The Governance Commission for Government Owned or Controlled Corporations (GCG) wants to revisit its earlier recommendation separating the commercial and regulatory functions of the Philippine Amusement and Gaming Corp. (Pagcor).
Alex L. Quiroz, GCG chairperson said the position of the body may not be the same under the new leadership when it comes to Pagcor’s perceived conflicting functions as the government’s gaming regular and operator.
The 2018 GCG recommendation is currently being reviewed, but Quiroz said the final decision whether to privatize Pagcor’s casino operations will still depend on President Marcos.

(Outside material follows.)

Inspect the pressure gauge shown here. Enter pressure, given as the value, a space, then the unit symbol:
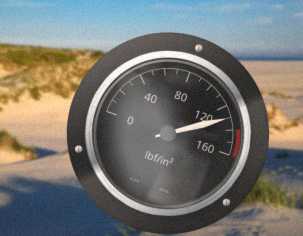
130 psi
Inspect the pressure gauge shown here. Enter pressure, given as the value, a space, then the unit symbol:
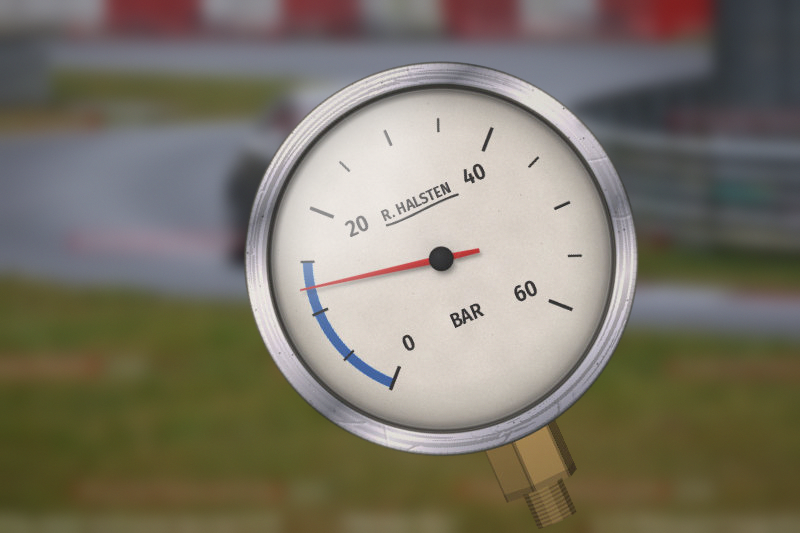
12.5 bar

“At this point, since it is under evaluation, let’s avoid any prejudgment to the outcome,” Quiroz told reporters. “But everything will only be recommendatory and subject to approval of OP . We do not want preempt the OP.”
In April 2018, GCG had recommended to former Duterte the separation of Pagcor’s two functions.
“GCG has recommended to President Rodrigo Roa Duterte for separation of commercial and regulatory functions due to its conflicting proprietary activities and regulatory functions in which its operation of casinos conflicts with its function as a gaming regulator,” GCG had said.
Last August, Finance Secretary Benjamin E. Diokno said the Marcos administration will be aggressive in its privatization program and first on its list the Pagcor.
Diokno said the sale of Pagcor’s gaming assets is among the options being considered by the Marcos administration to raise additional revenues.
“Pagcor’s new leadership will have to make know their plans moving forward. They should resolve the seemingly conflicting roles as an operator and regulator,” Diokno said.
“The new leadership should consider the worthiness of their move appropriate to their role,” he added.
This is not the first time that the DOF considered to put Pagcor’s gaming assets on the auction block.
Former Finance Secretary Carlos G. Dominguez III had attempted to privatize 17 Casino Filipino centers owned by Pagcor in 2018. This plan, however, did not proceed.
Pagcor, the government’s third largest revenue generating agency, had supported the planned sale, but also warned that the government would lose P24 billion annually after the disposal of its commercial activities.